### [Source material]
----------
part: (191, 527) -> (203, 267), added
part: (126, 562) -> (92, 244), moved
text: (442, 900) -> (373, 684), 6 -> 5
----------
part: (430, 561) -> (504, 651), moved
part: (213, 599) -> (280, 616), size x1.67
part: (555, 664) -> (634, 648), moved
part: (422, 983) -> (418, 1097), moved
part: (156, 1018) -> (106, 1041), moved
----------
### [Exercise description]
Whenever a line in the entries above includes the word "moved", pull that line out.

### [Response to this exercise]
part: (126, 562) -> (92, 244), moved
part: (430, 561) -> (504, 651), moved
part: (555, 664) -> (634, 648), moved
part: (422, 983) -> (418, 1097), moved
part: (156, 1018) -> (106, 1041), moved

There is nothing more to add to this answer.